ATLANTA — John C. Portman, an architect and developer known for his postmodernist designs that helped reshape cities such as Atlanta and New York, has died. He was 93.
Atlanta Mayor Kasim Reed offered condolences to Portman’s family and said the architect’s love for Atlanta “is well known and unrivaled.”
Portman’s revolutionary designs redefined urban landscapes, though sometimes not without controversy. The New York Times reported that some of his buildings were criticized as concrete islands and self-contained cities within cities.

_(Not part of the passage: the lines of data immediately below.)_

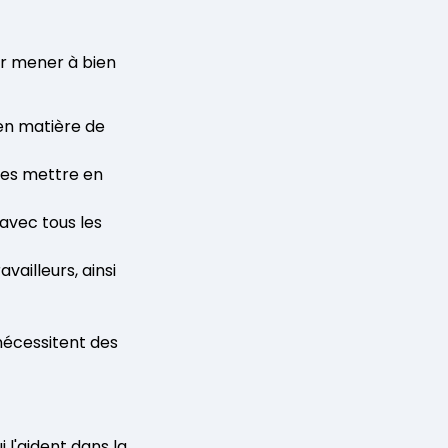
r mener à bien
en matière de
les mettre en
avec tous les
vailleurs, ainsi
nécessitent des
l'aident dans la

The Atlanta Journal-Constitution reported that no single architect shaped Atlanta’s skyline like Portman. He gave the city the cylindrical Westin Peachtree Plaza hotel as well as the AmericasMart, an array of buildings downtown where wholesale goods are bought and sold. The newspaper said Portman died Friday.
He also left his mark from San Francisco to Shanghai, and helped revitalize Times Square with his famed New York Marriott Marquis.
“Anyone can build a building and put rooms in it,” he told The New York Times in 2011. “But we should put human beings at the head of our thought processes. You want to hopefully spark their enthusiasm. Like riding in a glass elevator: Everyone talks on a glass elevator. You get on a closed-in elevator, everyone looks down at their shoes. A glass elevator lets people’s spirits expand. Architecture should be a symphony.”
Atlanta Mayor Kasim Reed said few people had shaped the city as much as Portman.
“His signature is written in the Atlanta skyline,” Reed said in a statement. “His love for our city — and for Downtown Atlanta — is well-known and unrivaled.”